◆ Dataset entries:
....

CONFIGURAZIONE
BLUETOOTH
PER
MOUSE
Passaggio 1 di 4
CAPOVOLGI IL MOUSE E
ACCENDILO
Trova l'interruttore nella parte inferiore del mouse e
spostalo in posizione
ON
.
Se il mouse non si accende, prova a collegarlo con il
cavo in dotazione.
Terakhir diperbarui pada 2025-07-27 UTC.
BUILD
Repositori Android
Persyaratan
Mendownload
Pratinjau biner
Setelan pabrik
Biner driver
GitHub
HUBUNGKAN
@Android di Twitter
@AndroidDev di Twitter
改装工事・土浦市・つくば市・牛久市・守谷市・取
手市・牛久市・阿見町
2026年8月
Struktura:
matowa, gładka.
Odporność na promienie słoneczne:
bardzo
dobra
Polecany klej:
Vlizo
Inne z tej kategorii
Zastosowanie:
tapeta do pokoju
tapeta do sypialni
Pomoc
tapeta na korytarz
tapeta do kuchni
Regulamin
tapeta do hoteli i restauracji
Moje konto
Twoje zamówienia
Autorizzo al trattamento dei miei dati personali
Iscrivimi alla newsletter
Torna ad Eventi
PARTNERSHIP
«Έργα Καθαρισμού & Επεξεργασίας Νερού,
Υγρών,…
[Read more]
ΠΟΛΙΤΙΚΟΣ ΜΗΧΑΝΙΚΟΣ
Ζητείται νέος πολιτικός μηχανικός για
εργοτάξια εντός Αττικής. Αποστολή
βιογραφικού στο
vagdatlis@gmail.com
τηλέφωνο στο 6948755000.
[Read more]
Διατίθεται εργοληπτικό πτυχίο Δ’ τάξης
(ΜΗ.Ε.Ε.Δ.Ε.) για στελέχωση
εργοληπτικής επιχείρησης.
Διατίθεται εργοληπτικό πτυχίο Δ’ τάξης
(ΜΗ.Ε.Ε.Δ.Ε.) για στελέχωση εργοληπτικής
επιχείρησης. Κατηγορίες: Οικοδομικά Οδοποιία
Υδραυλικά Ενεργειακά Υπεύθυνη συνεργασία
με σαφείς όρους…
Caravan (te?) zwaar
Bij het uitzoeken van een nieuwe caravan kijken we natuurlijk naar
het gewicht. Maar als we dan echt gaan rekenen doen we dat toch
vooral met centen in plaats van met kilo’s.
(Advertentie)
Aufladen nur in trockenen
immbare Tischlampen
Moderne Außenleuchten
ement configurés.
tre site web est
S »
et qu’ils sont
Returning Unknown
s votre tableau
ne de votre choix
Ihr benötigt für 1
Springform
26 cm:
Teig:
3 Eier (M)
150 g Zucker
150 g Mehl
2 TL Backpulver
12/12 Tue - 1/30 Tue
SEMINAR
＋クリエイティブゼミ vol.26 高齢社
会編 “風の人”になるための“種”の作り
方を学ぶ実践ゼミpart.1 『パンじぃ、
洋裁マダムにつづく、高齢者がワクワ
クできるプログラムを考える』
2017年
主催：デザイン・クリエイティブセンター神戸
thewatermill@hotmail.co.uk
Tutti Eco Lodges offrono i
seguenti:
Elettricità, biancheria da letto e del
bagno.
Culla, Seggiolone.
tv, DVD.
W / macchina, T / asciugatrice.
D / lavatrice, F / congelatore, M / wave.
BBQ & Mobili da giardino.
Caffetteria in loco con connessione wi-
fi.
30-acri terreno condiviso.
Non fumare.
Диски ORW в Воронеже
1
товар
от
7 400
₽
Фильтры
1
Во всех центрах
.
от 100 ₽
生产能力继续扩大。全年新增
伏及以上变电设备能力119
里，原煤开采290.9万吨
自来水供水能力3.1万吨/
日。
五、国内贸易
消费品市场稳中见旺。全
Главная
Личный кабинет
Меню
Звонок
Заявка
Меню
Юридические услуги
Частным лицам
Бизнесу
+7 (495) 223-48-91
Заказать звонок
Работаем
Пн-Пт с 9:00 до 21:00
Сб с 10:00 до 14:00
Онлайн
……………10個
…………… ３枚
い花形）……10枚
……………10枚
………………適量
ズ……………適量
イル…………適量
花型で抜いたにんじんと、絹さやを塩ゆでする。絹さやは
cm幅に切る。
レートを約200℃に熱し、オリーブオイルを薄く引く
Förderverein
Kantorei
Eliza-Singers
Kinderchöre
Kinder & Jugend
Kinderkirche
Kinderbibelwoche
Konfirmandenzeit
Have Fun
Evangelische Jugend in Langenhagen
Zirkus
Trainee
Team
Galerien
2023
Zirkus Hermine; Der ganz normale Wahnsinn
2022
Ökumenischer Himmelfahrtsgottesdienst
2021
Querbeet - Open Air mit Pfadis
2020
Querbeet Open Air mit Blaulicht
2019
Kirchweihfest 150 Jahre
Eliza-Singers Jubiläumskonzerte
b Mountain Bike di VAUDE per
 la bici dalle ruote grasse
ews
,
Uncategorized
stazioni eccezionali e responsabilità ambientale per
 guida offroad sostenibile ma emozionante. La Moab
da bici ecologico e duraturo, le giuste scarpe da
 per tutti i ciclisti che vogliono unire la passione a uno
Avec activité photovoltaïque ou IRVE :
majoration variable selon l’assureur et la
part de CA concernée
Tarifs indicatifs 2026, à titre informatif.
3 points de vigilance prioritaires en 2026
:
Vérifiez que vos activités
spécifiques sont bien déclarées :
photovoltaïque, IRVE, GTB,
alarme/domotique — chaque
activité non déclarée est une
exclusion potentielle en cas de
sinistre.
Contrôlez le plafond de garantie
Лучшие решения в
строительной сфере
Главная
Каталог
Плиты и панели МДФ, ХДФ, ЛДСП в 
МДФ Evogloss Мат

....

◆ Work instruction:
Extract the text from every row above, copying each line word for word and keeping the lines in their original order.

◆ Exercise output:
CONFIGURAZIONE
BLUETOOTH
PER
MOUSE
Passaggio 1 di 4
CAPOVOLGI IL MOUSE E
ACCENDILO
Trova l'interruttore nella parte inferiore del mouse e
spostalo in posizione
ON
.
Se il mouse non si accende, prova a collegarlo con il
cavo in dotazione.
Terakhir diperbarui pada 2025-07-27 UTC.
BUILD
Repositori Android
Persyaratan
Mendownload
Pratinjau biner
Setelan pabrik
Biner driver
GitHub
HUBUNGKAN
@Android di Twitter
@AndroidDev di Twitter
改装工事・土浦市・つくば市・牛久市・守谷市・取
手市・牛久市・阿見町
2026年8月
Struktura:
matowa, gładka.
Odporność na promienie słoneczne:
bardzo
dobra
Polecany klej:
Vlizo
Inne z tej kategorii
Zastosowanie:
tapeta do pokoju
tapeta do sypialni
Pomoc
tapeta na korytarz
tapeta do kuchni
Regulamin
tapeta do hoteli i restauracji
Moje konto
Twoje zamówienia
Autorizzo al trattamento dei miei dati personali
Iscrivimi alla newsletter
Torna ad Eventi
PARTNERSHIP
«Έργα Καθαρισμού & Επεξεργασίας Νερού,
Υγρών,…
[Read more]
ΠΟΛΙΤΙΚΟΣ ΜΗΧΑΝΙΚΟΣ
Ζητείται νέος πολιτικός μηχανικός για
εργοτάξια εντός Αττικής. Αποστολή
βιογραφικού στο
vagdatlis@gmail.com
τηλέφωνο στο 6948755000.
[Read more]
Διατίθεται εργοληπτικό πτυχίο Δ’ τάξης
(ΜΗ.Ε.Ε.Δ.Ε.) για στελέχωση
εργοληπτικής επιχείρησης.
Διατίθεται εργοληπτικό πτυχίο Δ’ τάξης
(ΜΗ.Ε.Ε.Δ.Ε.) για στελέχωση εργοληπτικής
επιχείρησης. Κατηγορίες: Οικοδομικά Οδοποιία
Υδραυλικά Ενεργειακά Υπεύθυνη συνεργασία
με σαφείς όρους…
Caravan (te?) zwaar
Bij het uitzoeken van een nieuwe caravan kijken we natuurlijk naar
het gewicht. Maar als we dan echt gaan rekenen doen we dat toch
vooral met centen in plaats van met kilo’s.
(Advertentie)
Aufladen nur in trockenen
immbare Tischlampen
Moderne Außenleuchten
ement configurés.
tre site web est
S »
et qu’ils sont
Returning Unknown
s votre tableau
ne de votre choix
Ihr benötigt für 1
Springform
26 cm:
Teig:
3 Eier (M)
150 g Zucker
150 g Mehl
2 TL Backpulver
12/12 Tue - 1/30 Tue
SEMINAR
＋クリエイティブゼミ vol.26 高齢社
会編 “風の人”になるための“種”の作り
方を学ぶ実践ゼミpart.1 『パンじぃ、
洋裁マダムにつづく、高齢者がワクワ
クできるプログラムを考える』
2017年
主催：デザイン・クリエイティブセンター神戸
thewatermill@hotmail.co.uk
Tutti Eco Lodges offrono i
seguenti:
Elettricità, biancheria da letto e del
bagno.
Culla, Seggiolone.
tv, DVD.
W / macchina, T / asciugatrice.
D / lavatrice, F / congelatore, M / wave.
BBQ & Mobili da giardino.
Caffetteria in loco con connessione wi-
fi.
30-acri terreno condiviso.
Non fumare.
Диски ORW в Воронеже
1
товар
от
7 400
₽
Фильтры
1
Во всех центрах
.
от 100 ₽
生产能力继续扩大。全年新增
伏及以上变电设备能力119
里，原煤开采290.9万吨
自来水供水能力3.1万吨/
日。
五、国内贸易
消费品市场稳中见旺。全
Главная
Личный кабинет
Меню
Звонок
Заявка
Меню
Юридические услуги
Частным лицам
Бизнесу
+7 (495) 223-48-91
Заказать звонок
Работаем
Пн-Пт с 9:00 до 21:00
Сб с 10:00 до 14:00
Онлайн
……………10個
…………… ３枚
い花形）……10枚
……………10枚
………………適量
ズ……………適量
イル…………適量
花型で抜いたにんじんと、絹さやを塩ゆでする。絹さやは
cm幅に切る。
レートを約200℃に熱し、オリーブオイルを薄く引く
Förderverein
Kantorei
Eliza-Singers
Kinderchöre
Kinder & Jugend
Kinderkirche
Kinderbibelwoche
Konfirmandenzeit
Have Fun
Evangelische Jugend in Langenhagen
Zirkus
Trainee
Team
Galerien
2023
Zirkus Hermine; Der ganz normale Wahnsinn
2022
Ökumenischer Himmelfahrtsgottesdienst
2021
Querbeet - Open Air mit Pfadis
2020
Querbeet Open Air mit Blaulicht
2019
Kirchweihfest 150 Jahre
Eliza-Singers Jubiläumskonzerte
b Mountain Bike di VAUDE per
 la bici dalle ruote grasse
ews
,
Uncategorized
stazioni eccezionali e responsabilità ambientale per
 guida offroad sostenibile ma emozionante. La Moab
da bici ecologico e duraturo, le giuste scarpe da
 per tutti i ciclisti che vogliono unire la passione a uno
Avec activité photovoltaïque ou IRVE :
majoration variable selon l’assureur et la
part de CA concernée
Tarifs indicatifs 2026, à titre informatif.
3 points de vigilance prioritaires en 2026
:
Vérifiez que vos activités
spécifiques sont bien déclarées :
photovoltaïque, IRVE, GTB,
alarme/domotique — chaque
activité non déclarée est une
exclusion potentielle en cas de
sinistre.
Contrôlez le plafond de garantie
Лучшие решения в
строительной сфере
Главная
Каталог
Плиты и панели МДФ, ХДФ, ЛДСП в 
МДФ Evogloss Мат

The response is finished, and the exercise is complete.